H2O is machine learning global open source project - based in Silicon Valley.
We organize presentation event by H2O's Avkash who is traveling from the U.S.
We will discuss about machine learning innovation from the viewpoint of Silicon Valley. + Networking beer party.
- Machine Learning with H2O
Presenter; Avkash from H2O
Casual talk session - What is happening in Silicon Valley & What is the future of AI.
Q&A from Audience (you can send me in advance; https://twitter.com/ishiid )
20:00-21:30 - Networking Party at Craft Beer Bar (1min our office) http://www.oltokyo.jp/ (cash on delivery / entrance free / drink from 400-600yen)
This time, we have special guest from Silicon Valley - Avkash from H2O.ai!!!
Avkash brings enterprise level expertise in distributed systems, architecture, web-scale analytics, big data, machine learning and high-performance computing.
Prior joining to H2O, Avkash worked at Microsoft, Platfora and his own operation analytics startup Big Data Perspective, where he successfully shipped various enterprise and cloud applications.
At H2O, Avkash is responsible for building enterprise-ready machine learning applications, helping customers be successful using H2O products and create vibrant communities.

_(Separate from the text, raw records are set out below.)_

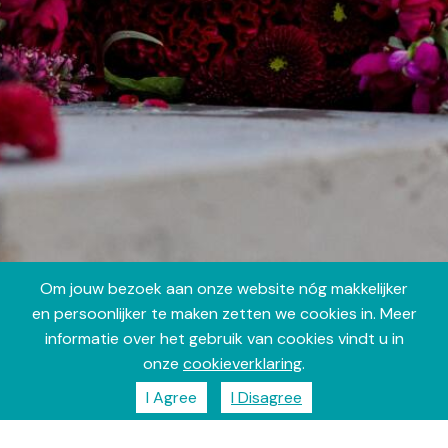
Om jouw bezoek aan onze website nóg makkelijker
en persoonlijker te maken zetten we cookies in. Meer
informatie over het gebruik van cookies vindt u in
onze
cookieverklaring
.
I Agree
I Disagree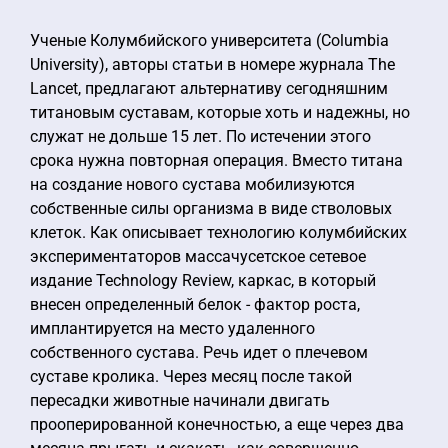
Ученые Колумбийского университета (Columbia
University), авторы статьи в номере журнала The
Lancet, предлагают альтернативу сегодняшним
титановым суставам, которые хоть и надежны, но
служат не дольше 15 лет. По истечении этого
срока нужна повторная операция. Вместо титана
на создание нового сустава мобилизуются
собственные силы организма в виде стволовых
клеток. Как описывает технологию колумбийских
экспериментаторов массачусетское сетевое
издание Technology Review, каркас, в который
внесен определенный белок - фактор роста,
имплантируется на место удаленного
собственного сустава. Речь идет о плечевом
суставе кролика. Через месяц после такой
пересадки животные начинали двигать
прооперированной конечностью, а еще через два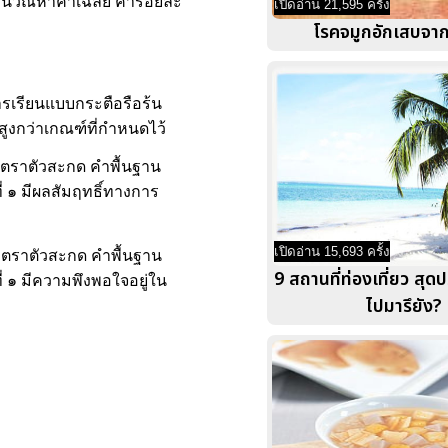
ำนวณหาค่าเฉลี่ย ค่าร้อยละ
เปิดอ่าน 21,595 ครั้ง
โรคจมูกอักเสบจากภ
ารเรียนแบบกระตือรือร้น
สูงกว่าเกณฑ์ที่กำหนดไว้
 มาตราตัวสะกด คำพื้นฐาน
 ๑ มีผลสัมฤทธิ์ทางการ
เปิดอ่าน 15,693 ครั้ง
น มาตราตัวสะกด คำพื้นฐาน
9 สถานที่ท่องเที่ยว สุด
่ ๑ มีความพึงพอใจอยู่ใน
ไปมารึยัง?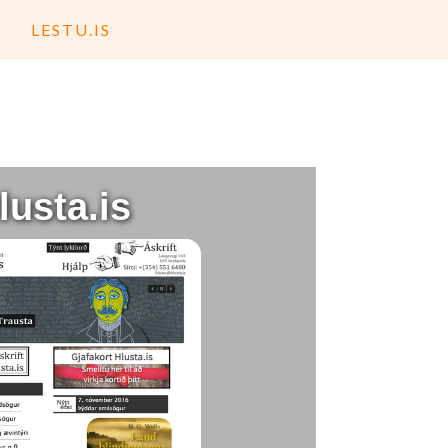
LESTU.IS
lusta.is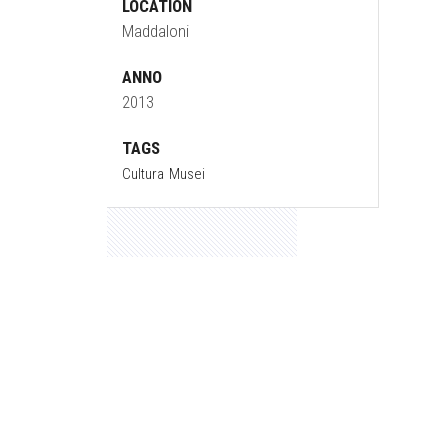
LOCATION
Maddaloni
ANNO
2013
TAGS
Cultura
Musei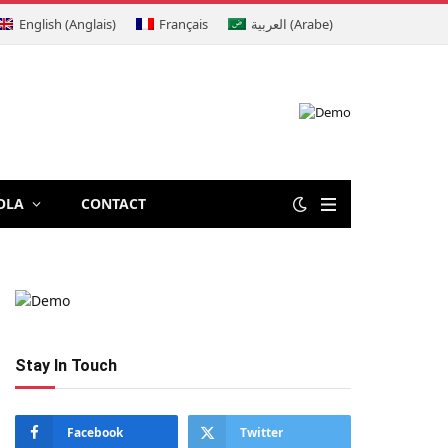
English
(
Anglais
)
Français
العربية
(
Arabe
)
OLA
CONTACT
Stay In Touch
Facebook
Twitter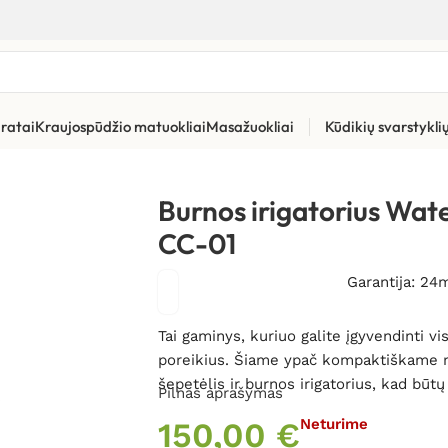
ratai
Kraujospūdžio matuokliai
Masažuokliai
Kūdikių svarstykl
ūros priemonės
»
Burnos irigatoriai
»
Burnos irigatorius Waterpik
Burnos irigatorius Wat
CC-01
Garantija: 24
Tai gaminys, kuriuo galite įgyvendinti v
poreikius. Šiame ypač kompaktiškame mo
šepetėlis ir burnos irigatorius, kad būtų
Pilnas aprašymas
150,00
€
Neturime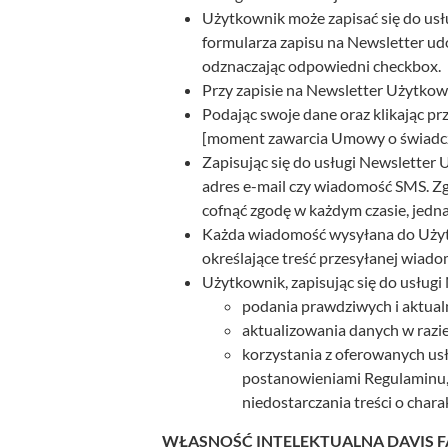
Użytkownik może zapisać się do usł
formularza zapisu na Newsletter ud
odznaczając odpowiedni checkbox.
Przy zapisie na Newsletter Użytkown
Podając swoje dane oraz klikając p
[moment zawarcia Umowy o świadcze
Zapisując się do usługi Newsletter
adres e-mail czy wiadomość SMS. Zg
cofnąć zgodę w każdym czasie, jedn
Każda wiadomość wysyłana do Użytk
określające treść przesyłanej wiado
Użytkownik, zapisując się do usługi
podania prawdziwych i aktual
aktualizowania danych w razie
korzystania z oferowanych us
postanowieniami Regulaminu, a
niedostarczania treści o cha
WŁASNOŚĆ INTELEKTUALNA DAVIS F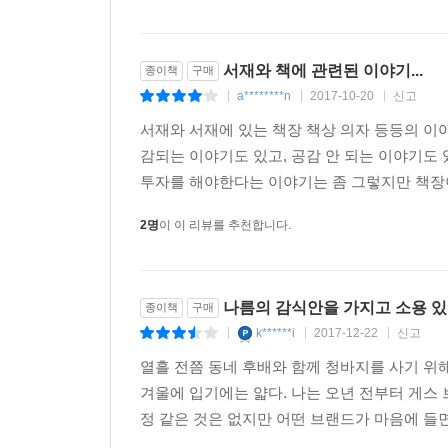
서재와 책에 관련된 이야기...
종이책
구매
a********n
2017-10-20
신고
|
|
|
서재와 서재에 있는 책장 책상 의자 등등의 
감되는 이야기도 있고, 공감 안 되는 이야기도
투자를 해야한다는 이야기는 좀 그렇지만 책장이 
2명
이 이 리뷰를 추천합니다.
나름의 감식안을 가지고 소용 있는
종이책
구매
k******i
2017-12-22
신고
|
|
|
열흘 전쯤 동네 후배와 함께 청바지를 사기 위
겨울에 입기에는 얇다. 나는 오년 전부터 게스 
정 같은 것은 없지만 어떤 브랜드가 마음에 들면 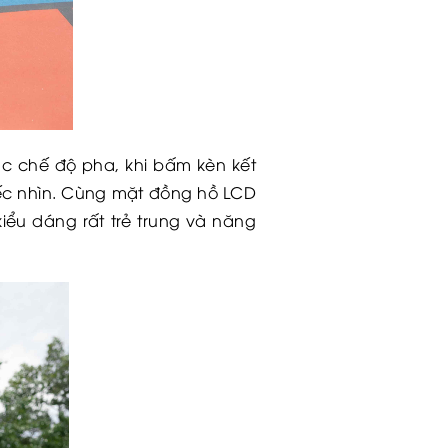
c chế độ pha, khi bấm kèn kết
iếc nhìn. Cùng mặt đồng hồ LCD
kiểu dáng rất trẻ trung và năng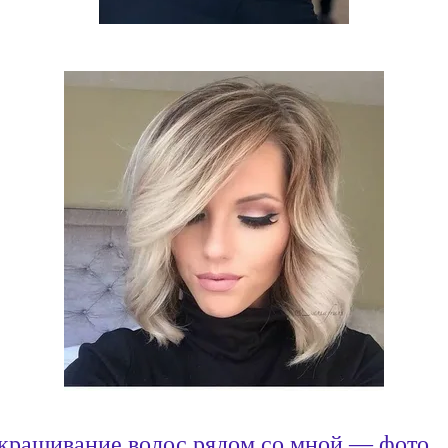
крашивание волос рядом со мной — фото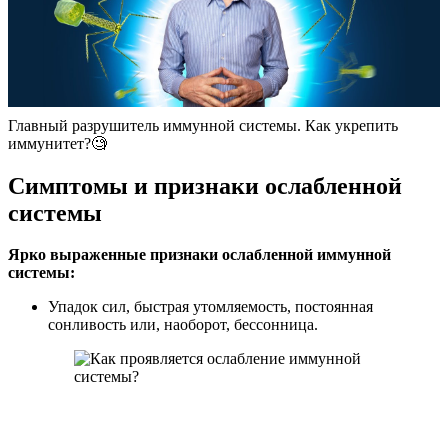
Главный разрушитель иммунной системы. Как укрепить
иммунитет?🧐
Симптомы и признаки ослабленной
системы
Ярко выраженные признаки ослабленной иммунной
системы:
Упадок сил, быстрая утомляемость, постоянная
сонливость или, наоборот, бессонница.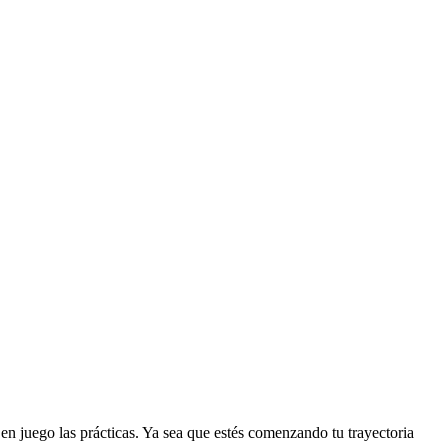
en juego las prácticas. Ya sea que estés comenzando tu trayectoria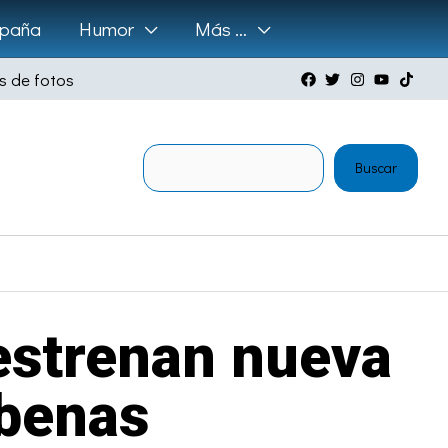
paña
Humor
Más …
s de fotos
Buscar
Buscar
estrenan nueva
rbenas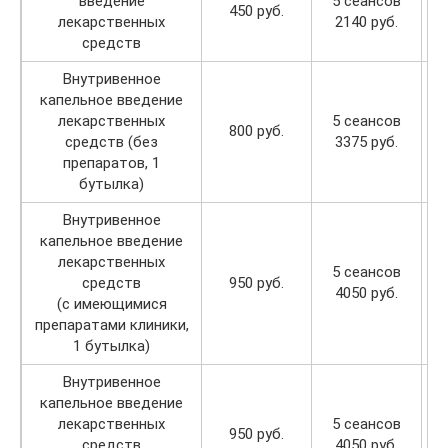
введение
5 сеансов
1
450 руб.
лекарственных
2140 руб.
средств
Внутривенное
капельное введение
лекарственных
5 сеансов
1
800 руб.
средств (без
3375 руб.
препаратов, 1
бутылка)
Внутривенное
капельное введение
лекарственных
5 сеансов
1
средств
950 руб.
4050 руб.
(с имеющимися
препаратами клиники,
1 бутылка)
Внутривенное
капельное введение
лекарственных
5 сеансов
1
950 руб.
средств
4050 руб.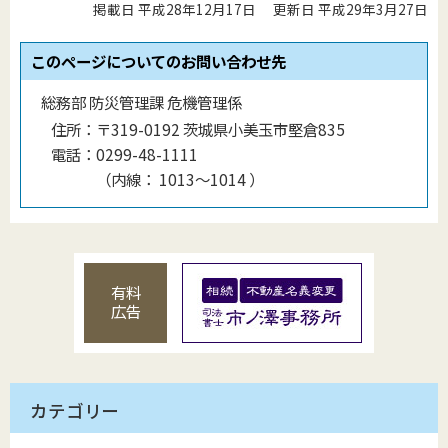
掲載日 平成28年12月17日
更新日 平成29年3月27日
このページについてのお問い合わせ先
総務部 防災管理課 危機管理係
住所：
〒319-0192 茨城県小美玉市堅倉835
電話：
0299-48-1111
（
内線
：
1013〜1014
）
有料
広告
カテゴリー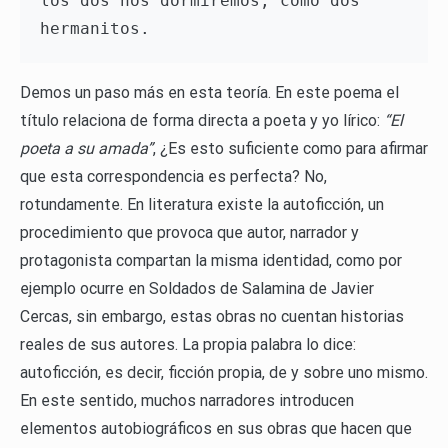
los dos nos dormiremos, como dos 
Demos un paso más en esta teoría. En este poema el
título relaciona de forma directa a poeta y yo lírico:
“El
poeta a su amada”
, ¿Es esto suficiente como para afirmar
que esta correspondencia es perfecta? No,
rotundamente. En literatura existe la autoficción, un
procedimiento que provoca que autor, narrador y
protagonista compartan la misma identidad, como por
ejemplo ocurre en Soldados de Salamina de Javier
Cercas, sin embargo, estas obras no cuentan historias
reales de sus autores. La propia palabra lo dice:
autoficción, es decir, ficción propia, de y sobre uno mismo.
En este sentido, muchos narradores introducen
elementos autobiográficos en sus obras que hacen que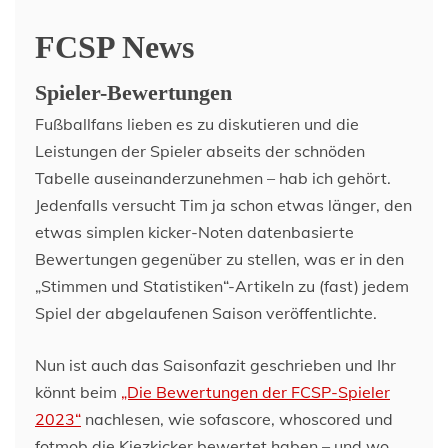
FCSP News
Spieler-Bewertungen
Fußballfans lieben es zu diskutieren und die
Leistungen der Spieler abseits der schnöden
Tabelle auseinanderzunehmen – hab ich gehört.
Jedenfalls versucht Tim ja schon etwas länger, den
etwas simplen kicker-Noten datenbasierte
Bewertungen gegenüber zu stellen, was er in den
„Stimmen und Statistiken“-Artikeln zu (fast) jedem
Spiel der abgelaufenen Saison veröffentlichte.
Nun ist auch das Saisonfazit geschrieben und Ihr
könnt beim
„Die Bewertungen der FCSP-Spieler
2023“
nachlesen, wie sofascore, whoscored und
fotmob die Kiezkicker bewertet haben – und wo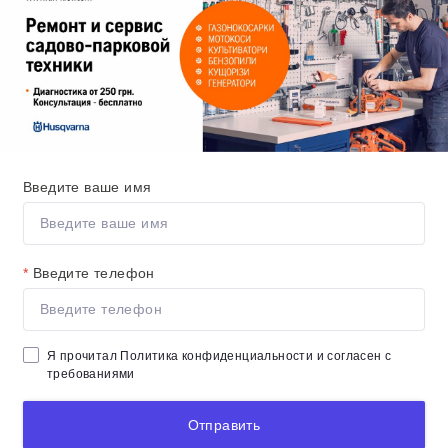
Введите ваше имя
*
Введите телефон
Я прочитал
Политика конфиденциальности
и согласен с
требованиями
Отправить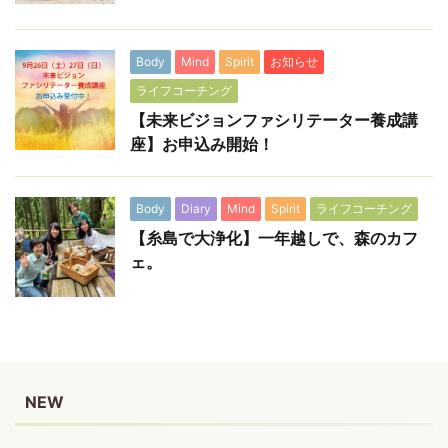
Body
Mind
Spirit
お知らせ
ライフコーチング
【未来ビジョンファシリテーター養成講
座】お申込み開始！
Body
Diary
Mind
Spirit
ライフコーチング
【糸島で大浄化】一年越しで、森のカフ
ェ。
NEW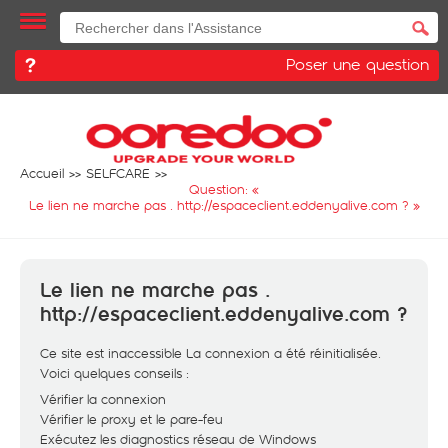
Poser une question
Accueil
SELFCARE
Question: «
Le lien ne marche pas . http://espaceclient.eddenyalive.com ?
»
Le lien ne marche pas .
http://espaceclient.eddenyalive.com ?
Ce site est inaccessible La connexion a été réinitialisée.
Voici quelques conseils :
Vérifier la connexion
Vérifier le proxy et le pare-feu
Exécutez les diagnostics réseau de Windows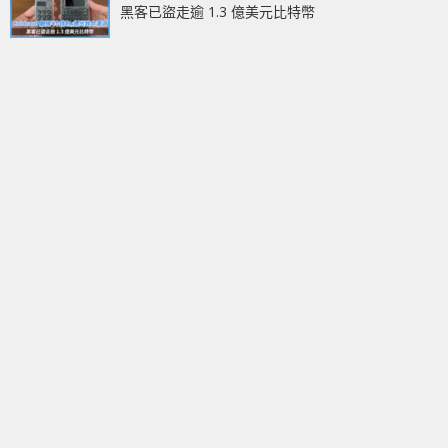
黑客已盜走逾 1.3 億美元比特幣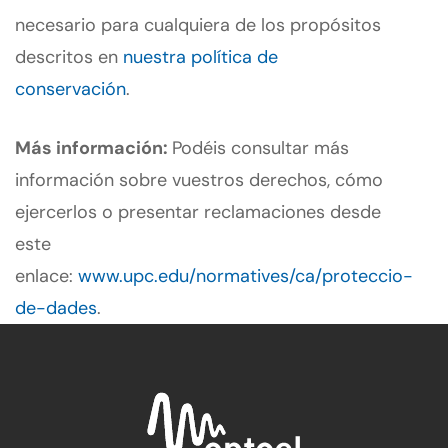
necesario para cualquiera de los propósitos
descritos en
nuestra política de
conservación
.
Más información:
Podéis consultar más
información sobre vuestros derechos, cómo
ejercerlos o presentar reclamaciones desde
este
enlace:
www.upc.edu/normatives/ca/proteccio-
de-dades
.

H2O.ai emerged in 2011 from a grassroots culture of data transformation.
Our goal was to democratize data science by making scalable machine learning open source and accessible to everyone.
With H2O, the main product, a plethora of machine learning models (from linear models to tree-based ensemble methods to Deep Learning) can be trained from R, Python, Java, Scala, JSON, H2O’s Flow GUI, or the REST API, on laptops or servers running Windows, Mac or Linux, in the cloud or on premise, on clusters of up to hundreds of nodes, on top of Hadoop or with the Sparkling Water API for Apache Spark.
H2O also features the fastest distributed data ingest and data munging capabilities, and a multitude of enterprise features such as security, authentication, model comparison and rapid deployment. Today, H2O is used by over 100,000 data scientists and more than 10,000 organizations around the world.